Exercise description
Transcription, pictures excluded: write out the data below exactly.
---------- Dataset records
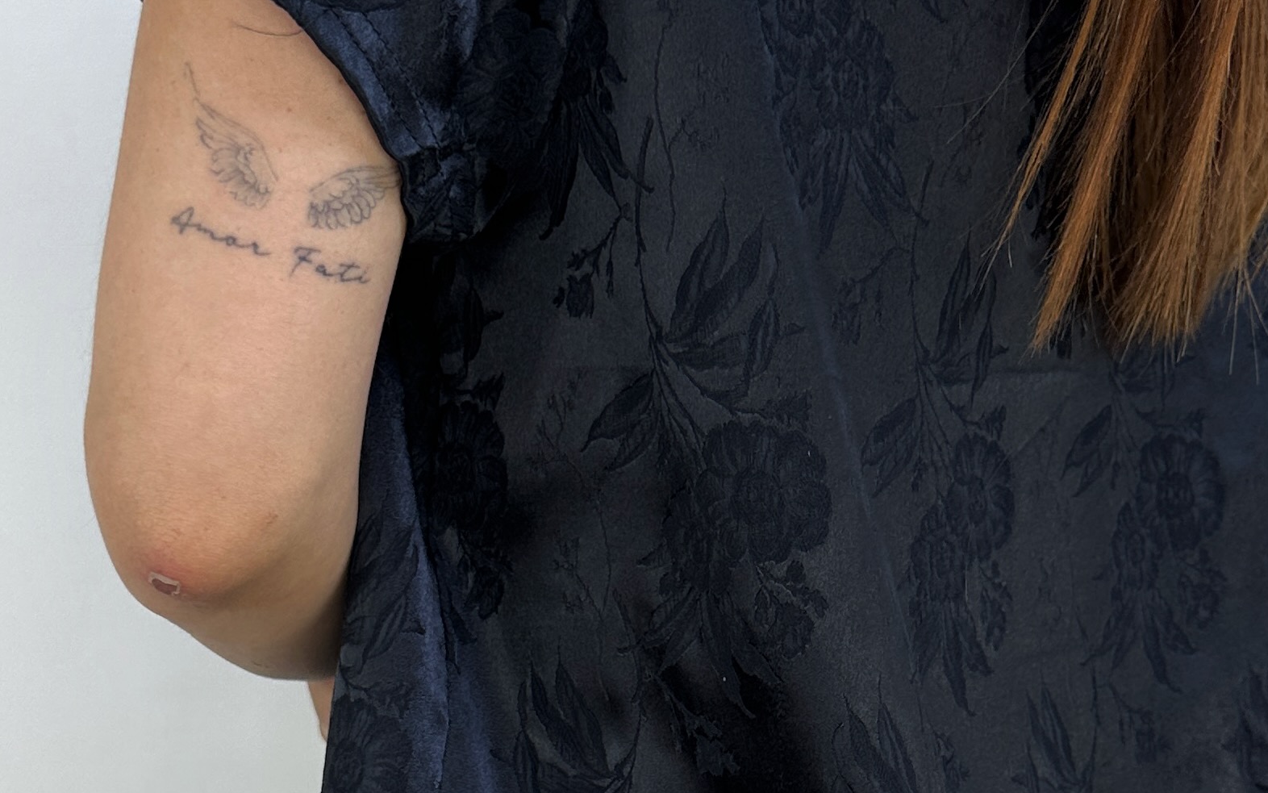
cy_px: 481
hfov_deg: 37.5
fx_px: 1866
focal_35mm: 54
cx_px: 725
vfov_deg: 23.9
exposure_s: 1/543
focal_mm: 6.86
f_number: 1.78
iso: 80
--------------------
Result of the exercise
cy_px: 481
hfov_deg: 37.5
fx_px: 1866
focal_35mm: 54
cx_px: 725
vfov_deg: 23.9
exposure_s: 1/543
focal_mm: 6.86
f_number: 1.78
iso: 80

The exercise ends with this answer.